Of charcoal, enough has been said through the pages of the Horticulturist, to assure the most skeptical of its intrinsic virtue. But, says a novice, your charcoal is ruined by the uses to which it has been applied; in rectifying spirit, it is so perfectly changed by the absorption of the essential oil, that it has lost all power of farther absorbtion as a deodoriser? This is nonsense in the extreme. Charcoal is indestrucexperiments in disinfecting night-soil, and fetid chamber slops, in warm weather, I find it puts a quietus npon the odors most perfectly - and for this purpose fully equal to fresh burned coal. Try it, ye skeptics, who profess to delight in rich foliage and luxuriant growth.
Wood ashes, leached or fresh, is another invaluable auxiliary to the tiller of the soil; and remarkable is it, that the farmer and gardener will, even now, sell his ashes at a few cents a bushel, in exchange for soap, at a loss of a thousand per cent! As a single fertilizer for tree culture, it is the most valuable of any.
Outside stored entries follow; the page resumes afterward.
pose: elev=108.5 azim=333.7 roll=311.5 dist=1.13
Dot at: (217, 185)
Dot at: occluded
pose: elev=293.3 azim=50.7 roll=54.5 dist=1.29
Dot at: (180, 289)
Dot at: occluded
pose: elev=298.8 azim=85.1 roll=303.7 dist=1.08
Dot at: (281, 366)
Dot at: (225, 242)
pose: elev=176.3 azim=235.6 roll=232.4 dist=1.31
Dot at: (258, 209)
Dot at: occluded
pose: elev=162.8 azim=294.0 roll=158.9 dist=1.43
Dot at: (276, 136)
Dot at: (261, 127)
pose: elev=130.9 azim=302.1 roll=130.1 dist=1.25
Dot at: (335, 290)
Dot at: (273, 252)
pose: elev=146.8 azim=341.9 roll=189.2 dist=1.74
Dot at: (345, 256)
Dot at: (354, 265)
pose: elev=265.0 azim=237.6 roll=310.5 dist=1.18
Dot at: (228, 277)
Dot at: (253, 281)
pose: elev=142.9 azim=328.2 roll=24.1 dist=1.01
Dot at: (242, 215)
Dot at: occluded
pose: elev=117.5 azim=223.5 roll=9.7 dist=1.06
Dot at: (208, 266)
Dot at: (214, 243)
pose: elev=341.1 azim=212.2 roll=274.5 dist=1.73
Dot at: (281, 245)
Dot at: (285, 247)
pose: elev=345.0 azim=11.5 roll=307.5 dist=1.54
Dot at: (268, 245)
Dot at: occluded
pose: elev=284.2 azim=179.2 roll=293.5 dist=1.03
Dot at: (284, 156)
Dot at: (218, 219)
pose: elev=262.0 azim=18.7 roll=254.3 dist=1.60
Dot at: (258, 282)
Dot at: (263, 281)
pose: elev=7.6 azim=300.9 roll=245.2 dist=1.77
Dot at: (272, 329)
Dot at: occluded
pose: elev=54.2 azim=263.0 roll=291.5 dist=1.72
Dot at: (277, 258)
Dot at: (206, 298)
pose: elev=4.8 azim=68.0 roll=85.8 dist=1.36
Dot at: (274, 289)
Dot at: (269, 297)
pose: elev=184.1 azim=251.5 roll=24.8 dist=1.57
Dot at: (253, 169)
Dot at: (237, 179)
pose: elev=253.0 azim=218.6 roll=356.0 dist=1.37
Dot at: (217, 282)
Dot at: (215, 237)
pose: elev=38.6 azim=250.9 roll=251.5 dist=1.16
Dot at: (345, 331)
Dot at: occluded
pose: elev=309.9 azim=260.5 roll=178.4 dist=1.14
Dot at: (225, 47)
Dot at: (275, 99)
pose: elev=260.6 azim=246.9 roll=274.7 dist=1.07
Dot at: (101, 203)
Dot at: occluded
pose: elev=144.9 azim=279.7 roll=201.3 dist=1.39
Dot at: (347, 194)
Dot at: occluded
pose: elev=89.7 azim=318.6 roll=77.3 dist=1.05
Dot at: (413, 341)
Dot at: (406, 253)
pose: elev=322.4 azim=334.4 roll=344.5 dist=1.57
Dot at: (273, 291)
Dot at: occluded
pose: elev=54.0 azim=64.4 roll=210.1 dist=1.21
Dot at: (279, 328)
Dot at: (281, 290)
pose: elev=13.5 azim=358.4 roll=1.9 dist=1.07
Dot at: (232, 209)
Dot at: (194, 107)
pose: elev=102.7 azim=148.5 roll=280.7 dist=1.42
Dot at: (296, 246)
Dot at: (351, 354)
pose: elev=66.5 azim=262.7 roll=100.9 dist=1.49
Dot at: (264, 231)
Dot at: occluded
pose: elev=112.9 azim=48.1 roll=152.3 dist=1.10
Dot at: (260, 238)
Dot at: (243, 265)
In my orchard of an hundred rather old apple trees, whose beauty had departed, and whose fruit was bitter, and miserably poor, I have already wrought a favorable change. Around each tree the soil has been trenched, two feet deep by two feet wide, at from six to eight feet from the bole; the roots cut off smoothly with a well ground spade, and the trench filled with a compost of chopped sod, hair, leached ashes and chip manure, well incorporated, scattering the soil taken out upon the surface. The trees were then somewhat pruned and grafted; the loose bark and moss carefully scraped away, and a wash of whale oil soap, sulphur and sand, put freely upon them. The grafts took well, the trees put on a new dress, and already have they assumed a healthful vigor. What they will attain by another season's growth, we can readily imagine. This orchard was well manured, deeply plowed, and put into potatoes which turned out well.